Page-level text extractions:
>>>
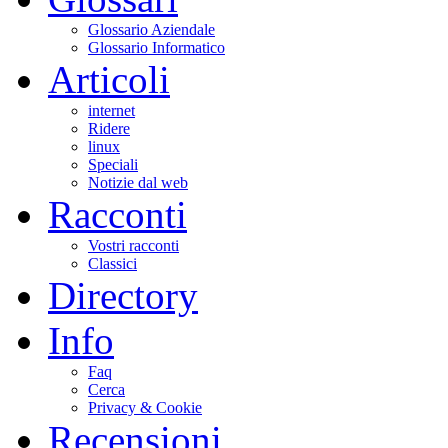
Glossario Aziendale
Glossario Informatico
Articoli
internet
Ridere
linux
Speciali
Notizie dal web
Racconti
Vostri racconti
Classici
Directory
Info
Faq
Cerca
Privacy & Cookie
Recensioni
<<<
Exercise: The lines of the records that contain the string "Glossario" should be located and copied.

Reply to the exercise:
Glossario Aziendale
Glossario Informatico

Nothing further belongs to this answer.